In short, yes, it make sense. But, do you really need to?

Optimization is a trade off. You compromise code simplicity for better performance. Code simplicity is important; you'll need to further develop, debug, and test your software in the future. This will cost you in time. Simplicity buys you time. You need to be aware of the trade-off when you optimize.

I would first write a multithreaded version and measure it using your hardware. Then I would try the multiprocessing version, and measure it too.

Does any of the versions, is good enough? It might be. If so, you just made your software simpler, more readable and better maintainable.

Well, really Darkonauts comment was the most useful for me as it gave me precisely what I was looking for, even though it's not an exact answer to the exact question in my title. kmaork's answer was more general than I needed and didn't really answer my question. Your's is similar. Both of these answers are trying to advise me on a general approach towards optimisation with multiprocessing.

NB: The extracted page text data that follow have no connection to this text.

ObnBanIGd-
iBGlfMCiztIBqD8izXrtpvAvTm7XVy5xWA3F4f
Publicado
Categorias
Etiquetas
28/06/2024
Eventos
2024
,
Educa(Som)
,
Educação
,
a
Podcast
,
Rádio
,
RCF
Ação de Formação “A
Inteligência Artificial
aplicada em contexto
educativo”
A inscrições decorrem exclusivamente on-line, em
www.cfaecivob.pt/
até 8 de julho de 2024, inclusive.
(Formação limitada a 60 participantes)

I just wanted to know about a basic concept. — Alexander Soare, Mar 24 '21 at 08:16

score 0 · Answer 3 · answered Mar 25 '21 at 12:23

Chen's and Kamaork's answers resume most of what is needed to know, but there are 2 missing ideas:

Your code will be A process and not THE process, this means that you need to account of how much resources you have left and not how many you can have (it can even happen within your process, threads are not ilimited); this deadly problem happend to me leaving me with less than half of a celeron for a gui, not good.
The biggest optimization with threads you can do is "prediction" (this refers more specifically to when stuff happens), you can chain the threads in a better way when you know how much it takes to compite and its a consisten wait, reading about the tcp window may give you a better idea of how a delay can be optimized by expecting it and not by forcing it.